"It's polar and it's stationary, so it doesn't move around like hurricanes on Earth," study co-author Dyudina said.
"On Earth, hurricanes usually drift toward the pole and then crash into land."
Because hurricanes draw their energy from heat evaporation over warm ocean waters, they fade away on land.
Saturn has no land to interfere with the storm's power source. It also has no liquid oceans, so the storm gathers energy in a different way than Earth's hurricanes.
Since 2003, Dyudina said, the tempest doesn't appear to have changed in any way detectable by NASA's Cassini spacecraft, which first spotted the storm.
Scientists aren't sure how long the storm has been raging, or how long it will last.
It may be a seasonal occurrence. But because of Saturn's long orbit, the planet's year lasts 30 Earth years.
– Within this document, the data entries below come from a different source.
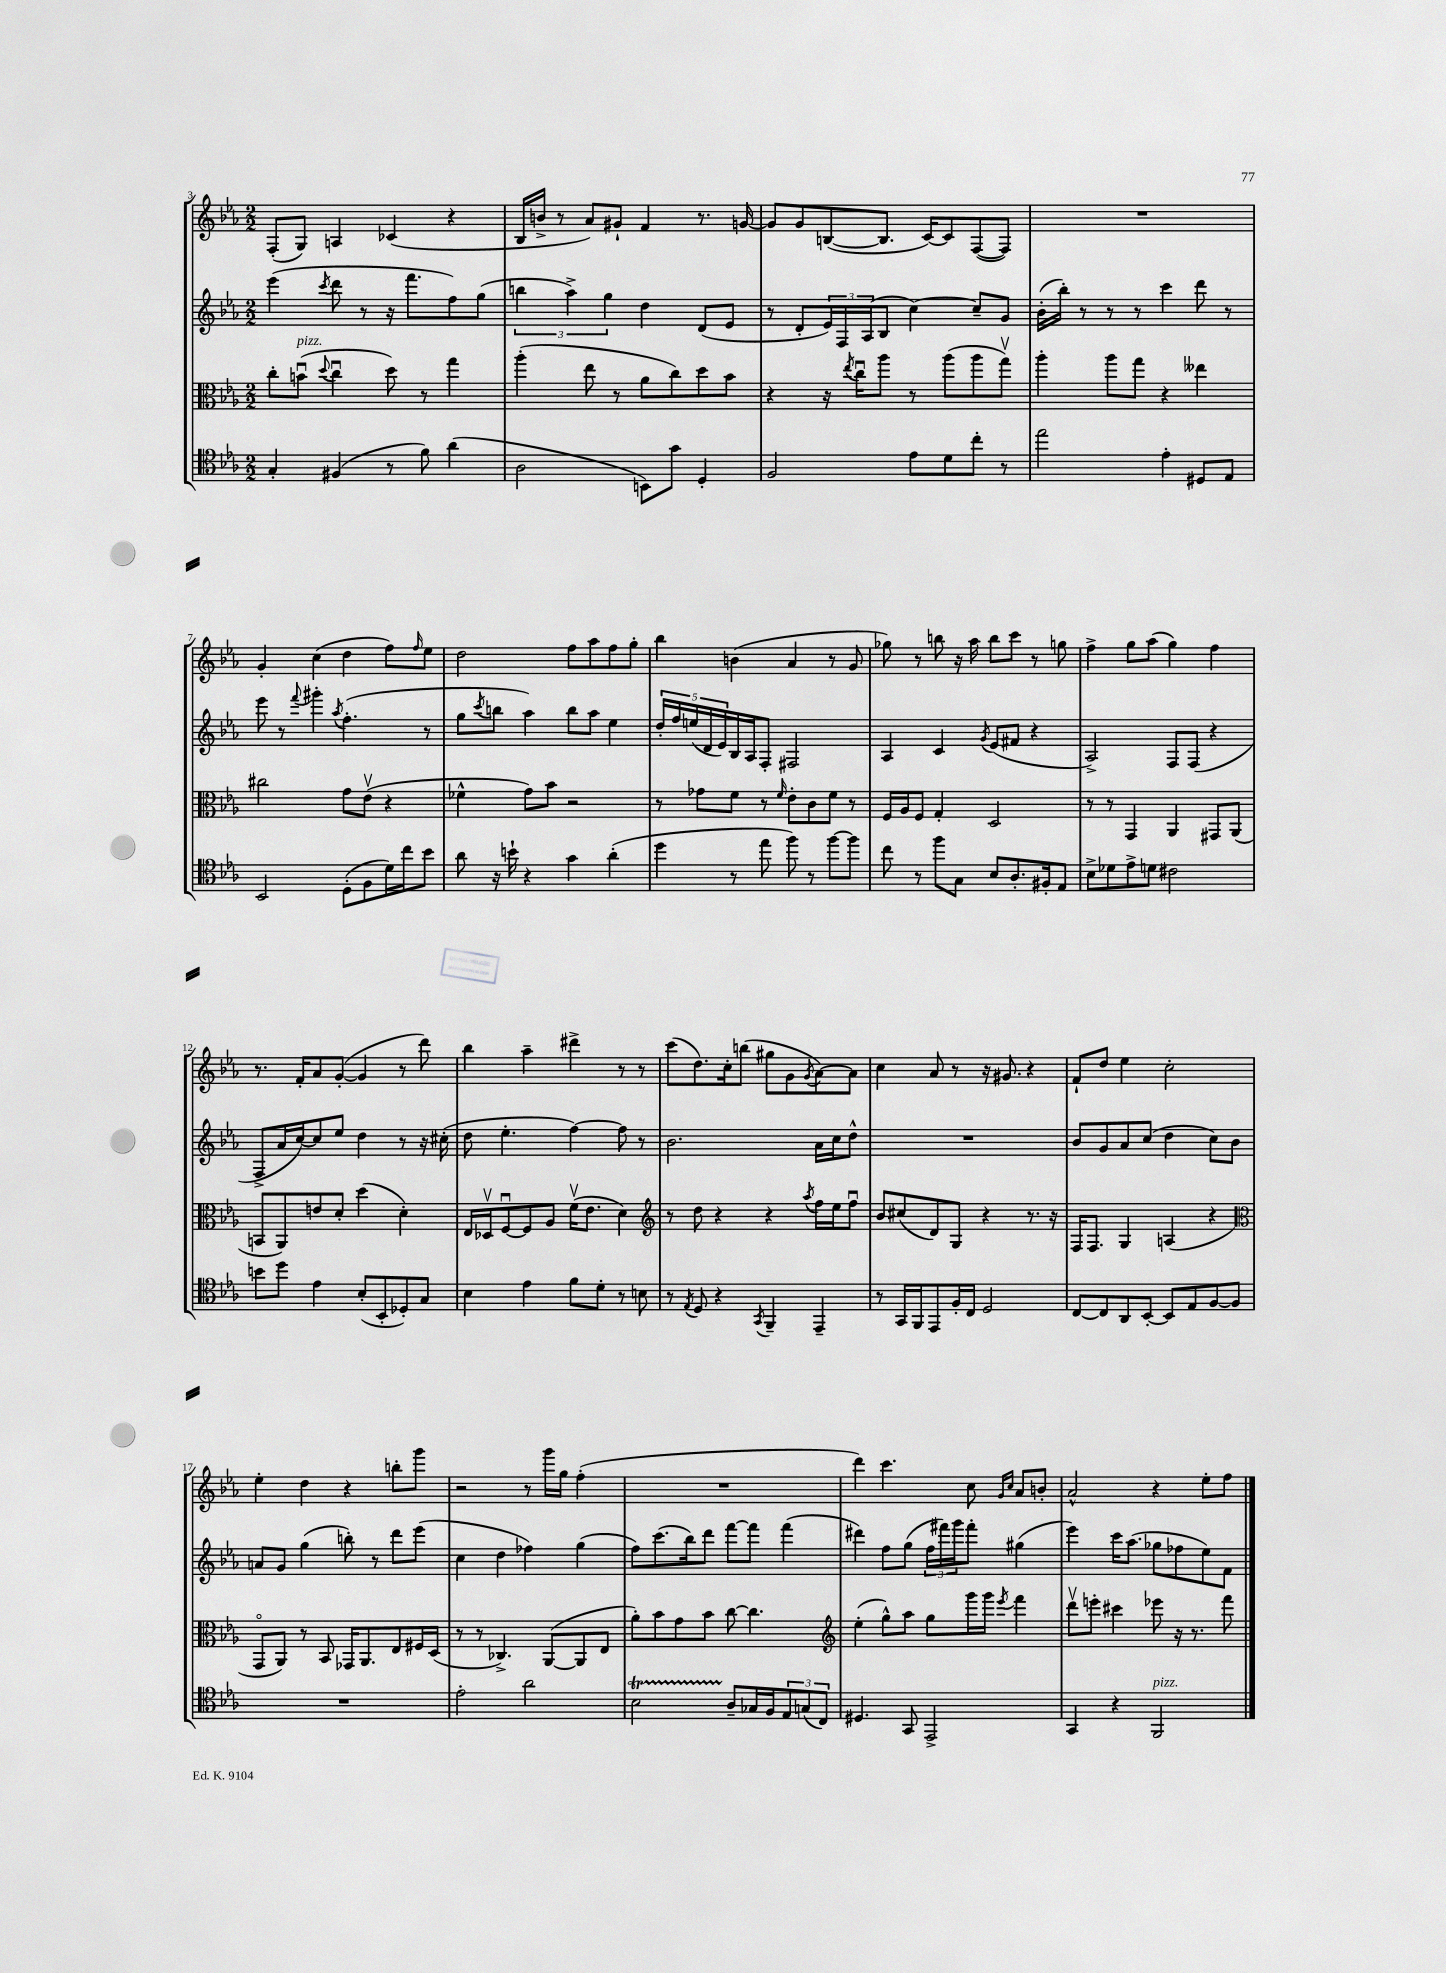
<<
\new StaffGroup <<
\new Staff = "s0" {
    \clef treble \key ees \major \numericTimeSignature \time 2/2
    f8-.( g8) a4 ces'4( r4 |
    bes16 b'16-> r8 aes'8) gis'8-! f'4 r8. g'16~ |
    g'8 g'8 b8~( b8. c'16~) c'8 f8~( f8) |
    R1 |
    g'4-. c''4( d''4 f''8) \grace { f''16 } ees''8 |
    d''2 f''8 aes''8 f''8 g''8-. |
    bes''4 b'4( aes'4 r8 g'8 |
    ges''8) r8 b''8 r16 aes''16 b''8 c'''8 r8 g''8 |
    f''4-> g''8 aes''8( g''4) f''4 |
    r8. f'16-. aes'8 g'8~-.( g'4 r8 d'''8) |
    bes''4 aes''4-- dis'''4-> r8 r8 |
    c'''8( d''8.) c''16-. b''8( gis''8 g'8 \acciaccatura { g'8 } aes'8~) aes'8 |
    c''4 aes'8 r8 r16 gis'8. r4 |
    f'8-! d''8 ees''4 c''2-. |
    ees''4-. d''4 r4 b''8-. g'''8 |
    r2 r8 g'''16 g''16 f''4-.( |
    R1 |
    d'''4) c'''4. c''8 \grace { g'16 c''16 } aes'8 b'8-. |
    aes'2-^ r4 ees''8-. f''8 \bar "|." |
}
\new Staff = "s1" {
    \clef treble \key ees \major \numericTimeSignature \time 2/2
    ees'''4( \acciaccatura { c'''8 } d'''8 r8 r16 f'''8. f''8) g''8( |
    \tuplet 3/2 { b''4 aes''4->) g''4 } d''4 d'8( ees'8 |
    r8 d'8-. \tuplet 3/2 { ees'16) f16 aes16( } bes8 c''4~) c''8-- g'8 |
    bes'16-.( bes''16-.) r8 r8 r8 c'''4 d'''8 r8 |
    ees'''8 r8 \appoggiatura { f'''8 } gis'''4-. \acciaccatura { aes''8 } f''4.-.( r8 |
    g''8 \acciaccatura { c'''8 } b''8 aes''4) b''8 aes''8 ees''4 |
    \tuplet 5/4 { d''16-. f''16 e''16( d'16 ees'16) } bes16 aes16 f8-. fis2 |
    aes4 c'4 \acciaccatura { g'8 } ees'8( fis'8 r4 |
    aes2->) f8 f8( r4 |
    f8-> aes'16 c''16~) c''8 ees''8 d''4 r8 r16 cis''16-.( |
    d''8 ees''4.-. f''4~) f''8 r8 |
    bes'2. aes'16 c''16 d''8-^ |
    R1 |
    bes'8 g'8 aes'8 c''8( d''4 c''8) bes'8 |
    a'8 g'8 g''4( b''8-.) r8 d'''8 ees'''8( |
    c''4 d''4 fes''4) g''4( |
    f''8) c'''8.( bes''16) d'''8 f'''8~ f'''8 f'''4( |
    dis'''4) f''8 g''8( \tuplet 3/2 { f''16 fis'''16) g'''16 } fis'''8-. gis''4( |
    ees'''4) c'''16 aes''8.( ges''8 fes''8 ees''8) f'8 \bar "|." |
}
\new Staff = "s2" {
    \clef alto \key ees \major \numericTimeSignature \time 2/2
    c''8-. b'8\downbow^\markup { \italic "pizz." }( \appoggiatura { d''8 } c''4\downbow d''8) r8 g''4 |
    aes''4-.( ees''8 r8 aes'8 c''8) d''8 bes'8 |
    r4 r16 \acciaccatura { ees''8 } c''16\downbow aes''8 r8 aes''8( aes''8 g''8\upbow) |
    aes''4-. aes''8 g''8 r4 eeses''4 |
    cis''2 g'8 ees'8\upbow( r4 |
    fes'4-^ g'8) bes'8 r2 |
    r8 ges'8 f'8 r8 \grace { f'16 } ees'8-. c'8 f'8 r8 |
    f16 aes16 f8 g4-. d2 |
    r8 r8 g,4 aes,4 gis,8 aes,8( |
    b,8 aes,8) e'8 d'8-. d''4( d'4-.) |
    ees16 des16\upbow f8~\downbow f8 aes8 f'16\upbow( ees'8. d'4) |
    \clef treble r8 d''8 r4 r4 \acciaccatura { aes''8 } f''16 ees''16 f''8\downbow |
    bes'8 cis''8( d'8) g8 r4 r8. r16 |
    f16 f8. g4 a4( r4 |
    \clef alto g,8\flageolet aes,8) r8 bes,8 ges,16 aes,8. ees8 fis16 d16( |
    r8 r8 ces4.->) aes,8~( aes,8 ees8 |
    aes'8-.) bes'8 g'8 bes'8 c''8~ c''4. |
    \clef treble ees''4-.( g''8-^) aes''8 g''8 g'''16 g'''16 \acciaccatura { ees'''8 } f'''4 |
    d'''8\upbow e'''8-. cis'''4 ees'''8 r16 r8. f'''8 \bar "|." |
}
\new Staff = "s3" {
    \clef tenor \key ees \major \numericTimeSignature \time 2/2
    g4-. fis4( r8 f'8) aes'4( |
    aes2 b,8) g'8 d4-. |
    f2 ees'8 d'8 c''8-. r8 |
    ees''2 ees'4-. dis8 ees8 |
    bes,2 d8-.( f8 d'16) c''16 bes'8 |
    aes'8 r16 b'16-! r4 g'4 aes'4-.( |
    d''4 r8 ees''8 f''8) r8 f''8~ f''8 |
    c''8 r8 f''8 g8 bes8 aes8.-. fis16-. ees8 |
    bes8-> des'8 ees'8-> d'8 cis'2 |
    b'8 d''8 ees'4 bes8-.( bes,8-. des8-.) g8 |
    bes4 ees'4 f'8 d'8-. r8 b8 |
    r8 \acciaccatura { ees8 } d8 r4 \acciaccatura { g,8 } f,4-- ees,4-- |
    r8 g,16 f,16 ees,8 f16-. c16 d2 |
    c8~ c8 aes,8 bes,8~-. bes,8 ees8 f8~ f8 |
    R1 |
    ees'2-. aes'2 |
    bes2\startTrillSpan aes8--\stopTrillSpan ges16 f16 \tuplet 3/2 { ees8 g8( c8) } |
    dis4. g,8 ees,2-> |
    g,4 r4 f,2^\markup { \italic "pizz." } \bar "|." |
}
>>
>>
\layout { \context { \Score currentBarNumber = #3 } }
It has been fall in Saturn's southern hemisphere since observations began five years ago.
While it lasts, University of Louisville's Dowling said the storm's eye offers a unique look at Saturn's ammonia clouds.
"The fact that we can see down into the well of this eye is itself a revelation," Dowling explained.
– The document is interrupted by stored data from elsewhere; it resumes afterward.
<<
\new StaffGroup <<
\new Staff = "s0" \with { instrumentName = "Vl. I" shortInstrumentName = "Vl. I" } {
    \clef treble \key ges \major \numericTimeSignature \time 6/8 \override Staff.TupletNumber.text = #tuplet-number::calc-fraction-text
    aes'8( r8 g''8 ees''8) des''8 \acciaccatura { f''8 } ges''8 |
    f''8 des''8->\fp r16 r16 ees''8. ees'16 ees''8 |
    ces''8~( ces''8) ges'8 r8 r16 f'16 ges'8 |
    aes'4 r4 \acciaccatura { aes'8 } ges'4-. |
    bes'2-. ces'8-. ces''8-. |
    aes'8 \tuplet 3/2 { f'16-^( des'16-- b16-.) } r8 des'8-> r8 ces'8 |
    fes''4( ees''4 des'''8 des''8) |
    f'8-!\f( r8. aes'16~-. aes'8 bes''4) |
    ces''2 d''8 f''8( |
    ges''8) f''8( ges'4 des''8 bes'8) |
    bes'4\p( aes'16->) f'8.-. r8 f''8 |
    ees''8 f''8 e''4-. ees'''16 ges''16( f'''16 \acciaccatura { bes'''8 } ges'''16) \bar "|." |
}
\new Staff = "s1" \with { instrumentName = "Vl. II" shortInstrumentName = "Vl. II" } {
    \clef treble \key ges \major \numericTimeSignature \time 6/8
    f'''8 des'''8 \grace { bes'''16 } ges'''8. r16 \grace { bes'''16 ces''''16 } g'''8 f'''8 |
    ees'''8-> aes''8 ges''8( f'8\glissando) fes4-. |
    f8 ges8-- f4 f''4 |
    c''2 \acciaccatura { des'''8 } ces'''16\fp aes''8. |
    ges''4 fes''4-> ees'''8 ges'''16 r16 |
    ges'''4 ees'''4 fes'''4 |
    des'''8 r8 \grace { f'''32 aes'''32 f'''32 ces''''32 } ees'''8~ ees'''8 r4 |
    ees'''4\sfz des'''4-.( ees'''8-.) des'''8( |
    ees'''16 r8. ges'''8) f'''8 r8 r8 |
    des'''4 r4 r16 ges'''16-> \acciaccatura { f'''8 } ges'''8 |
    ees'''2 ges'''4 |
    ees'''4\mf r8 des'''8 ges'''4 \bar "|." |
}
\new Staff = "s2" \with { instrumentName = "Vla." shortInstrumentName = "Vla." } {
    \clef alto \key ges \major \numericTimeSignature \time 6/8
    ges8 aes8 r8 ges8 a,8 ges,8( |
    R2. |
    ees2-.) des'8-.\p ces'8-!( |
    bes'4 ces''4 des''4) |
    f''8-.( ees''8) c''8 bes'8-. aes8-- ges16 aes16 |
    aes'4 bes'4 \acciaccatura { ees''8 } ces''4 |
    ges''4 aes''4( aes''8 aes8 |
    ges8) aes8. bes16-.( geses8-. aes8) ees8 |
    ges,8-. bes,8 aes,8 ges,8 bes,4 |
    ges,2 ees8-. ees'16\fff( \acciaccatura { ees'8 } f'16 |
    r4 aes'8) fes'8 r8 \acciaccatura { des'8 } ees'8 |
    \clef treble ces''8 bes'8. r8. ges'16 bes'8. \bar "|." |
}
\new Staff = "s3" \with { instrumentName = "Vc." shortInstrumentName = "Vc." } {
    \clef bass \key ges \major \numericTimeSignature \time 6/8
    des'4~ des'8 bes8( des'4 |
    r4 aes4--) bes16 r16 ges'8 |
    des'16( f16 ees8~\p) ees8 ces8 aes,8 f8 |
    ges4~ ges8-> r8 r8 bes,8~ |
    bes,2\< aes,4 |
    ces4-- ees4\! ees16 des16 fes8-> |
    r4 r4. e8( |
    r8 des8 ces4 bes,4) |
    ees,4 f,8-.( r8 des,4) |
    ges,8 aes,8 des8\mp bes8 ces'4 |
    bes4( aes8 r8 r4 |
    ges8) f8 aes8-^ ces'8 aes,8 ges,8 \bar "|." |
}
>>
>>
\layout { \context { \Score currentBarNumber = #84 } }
"Because Saturn has no land—no place to stand—no atmospheric chemist or dynamicist has ever seen before how the abyssal cloud decks look and act."
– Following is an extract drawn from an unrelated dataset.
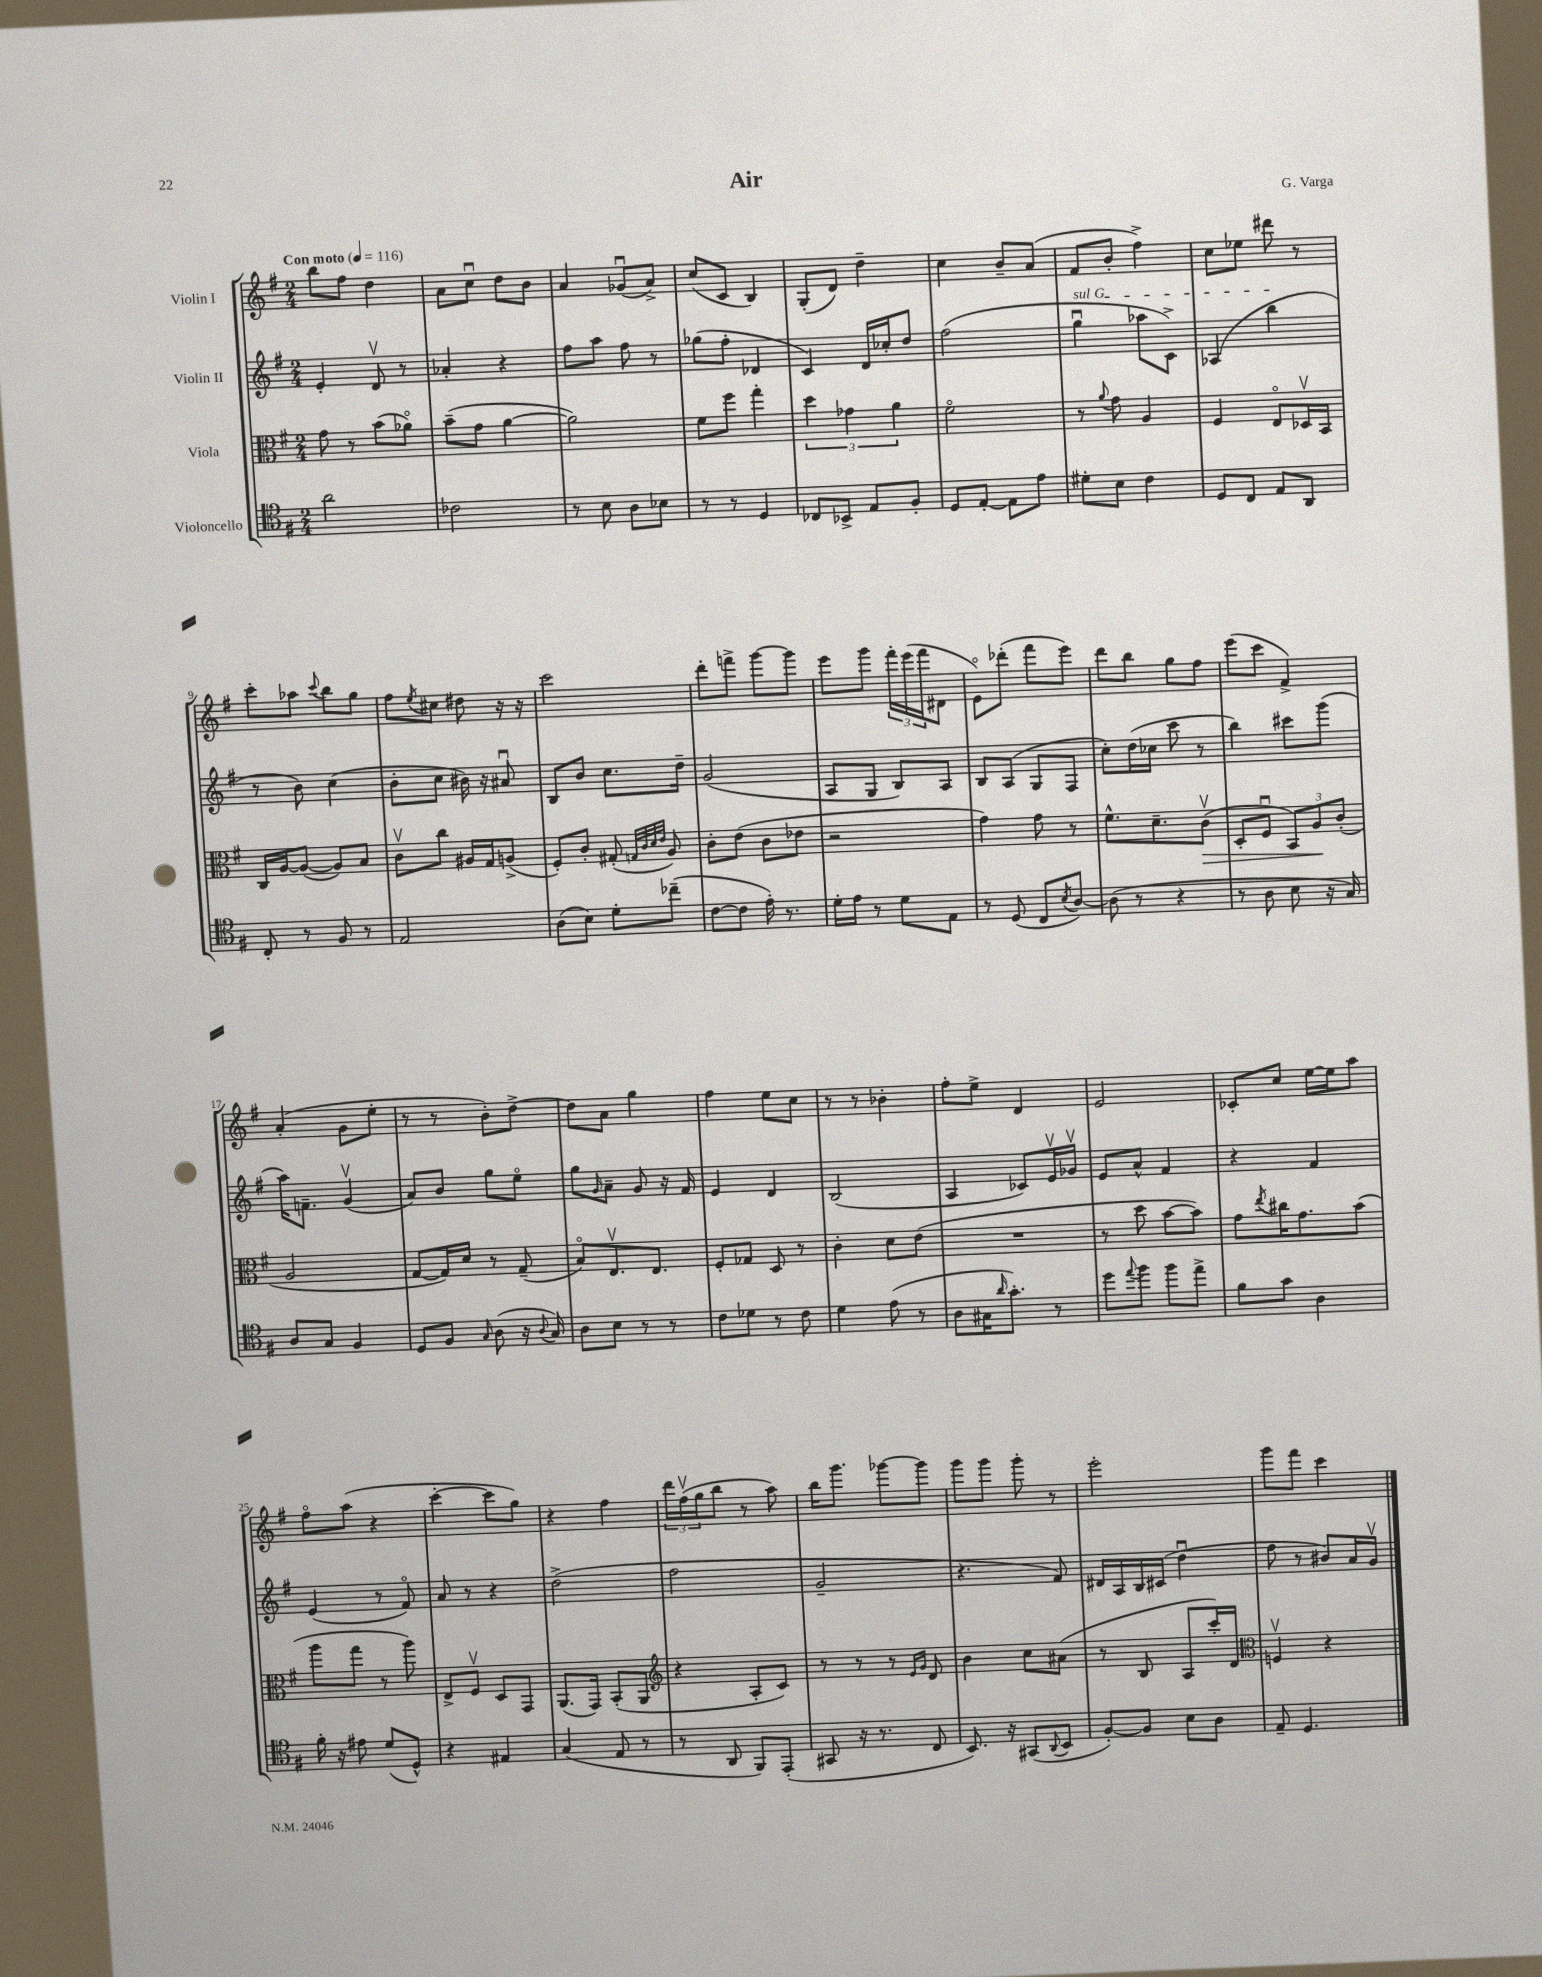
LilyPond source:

Scientists also hope that the storm can shed light on Saturn's past—specifically, how Saturn has been cooling since it contracted into a planet from gas and dust billions of years ago.
"How does heat from the [planet's] interior get up into space?" Dyudina said.
Earth's hurricanes use the evaporation of water and clouds to transfer heat away from the planet's surface.
"If we see similar things on Saturn [and the vortex] is a mechanism for how the heat gets through the clouds to space, that would raise interesting questions about the mechanisms of cooling of this planet," she said.
"That tells us about Saturn's role in the evolution of the solar system."
(Related: Saturn's Rings as Old as Solar System, Study Says [December 13, 2007].)
Dowling also noted that the storm could help hurricane forecasters on Earth.
By comparing multiple eye-wall formations on Saturn and on Earth, where such structures are not fully understood, scientists may be able to better predict hurricane movements and durations, he said.